> **Written task**
A complete, unaltered copy of the listing is needed. Write it out.
Dataset: Begin
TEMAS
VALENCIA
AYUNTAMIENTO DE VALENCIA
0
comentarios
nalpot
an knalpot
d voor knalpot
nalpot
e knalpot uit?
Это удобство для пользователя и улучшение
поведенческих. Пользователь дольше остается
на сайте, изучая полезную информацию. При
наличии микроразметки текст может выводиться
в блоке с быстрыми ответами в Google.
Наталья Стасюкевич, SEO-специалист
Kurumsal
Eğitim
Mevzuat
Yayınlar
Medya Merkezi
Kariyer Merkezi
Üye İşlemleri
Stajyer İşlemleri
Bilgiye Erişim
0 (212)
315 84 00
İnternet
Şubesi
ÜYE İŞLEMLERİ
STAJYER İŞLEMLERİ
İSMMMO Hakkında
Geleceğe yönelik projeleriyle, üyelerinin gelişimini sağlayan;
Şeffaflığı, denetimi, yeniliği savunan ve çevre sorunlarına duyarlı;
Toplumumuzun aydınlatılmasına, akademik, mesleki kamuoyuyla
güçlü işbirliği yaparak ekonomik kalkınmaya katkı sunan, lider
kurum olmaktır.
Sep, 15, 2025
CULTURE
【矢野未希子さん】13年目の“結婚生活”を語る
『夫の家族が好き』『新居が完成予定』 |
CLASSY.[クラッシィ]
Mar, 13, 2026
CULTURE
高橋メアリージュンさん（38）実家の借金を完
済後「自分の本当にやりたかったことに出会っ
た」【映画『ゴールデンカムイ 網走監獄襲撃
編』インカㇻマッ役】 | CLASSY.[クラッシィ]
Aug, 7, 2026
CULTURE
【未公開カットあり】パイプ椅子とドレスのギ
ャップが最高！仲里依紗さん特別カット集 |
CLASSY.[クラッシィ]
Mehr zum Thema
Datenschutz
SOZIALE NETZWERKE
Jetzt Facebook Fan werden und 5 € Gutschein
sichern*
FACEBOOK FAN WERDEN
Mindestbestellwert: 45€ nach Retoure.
Dataset: End
> **Result of this task**
TEMAS
VALENCIA
AYUNTAMIENTO DE VALENCIA
0
comentarios
nalpot
an knalpot
d voor knalpot
nalpot
e knalpot uit?
Это удобство для пользователя и улучшение
поведенческих. Пользователь дольше остается
на сайте, изучая полезную информацию. При
наличии микроразметки текст может выводиться
в блоке с быстрыми ответами в Google.
Наталья Стасюкевич, SEO-специалист
Kurumsal
Eğitim
Mevzuat
Yayınlar
Medya Merkezi
Kariyer Merkezi
Üye İşlemleri
Stajyer İşlemleri
Bilgiye Erişim
0 (212)
315 84 00
İnternet
Şubesi
ÜYE İŞLEMLERİ
STAJYER İŞLEMLERİ
İSMMMO Hakkında
Geleceğe yönelik projeleriyle, üyelerinin gelişimini sağlayan;
Şeffaflığı, denetimi, yeniliği savunan ve çevre sorunlarına duyarlı;
Toplumumuzun aydınlatılmasına, akademik, mesleki kamuoyuyla
güçlü işbirliği yaparak ekonomik kalkınmaya katkı sunan, lider
kurum olmaktır.
Sep, 15, 2025
CULTURE
【矢野未希子さん】13年目の“結婚生活”を語る
『夫の家族が好き』『新居が完成予定』 |
CLASSY.[クラッシィ]
Mar, 13, 2026
CULTURE
高橋メアリージュンさん（38）実家の借金を完
済後「自分の本当にやりたかったことに出会っ
た」【映画『ゴールデンカムイ 網走監獄襲撃
編』インカㇻマッ役】 | CLASSY.[クラッシィ]
Aug, 7, 2026
CULTURE
【未公開カットあり】パイプ椅子とドレスのギ
ャップが最高！仲里依紗さん特別カット集 |
CLASSY.[クラッシィ]
Mehr zum Thema
Datenschutz
SOZIALE NETZWERKE
Jetzt Facebook Fan werden und 5 € Gutschein
sichern*
FACEBOOK FAN WERDEN
Mindestbestellwert: 45€ nach Retoure.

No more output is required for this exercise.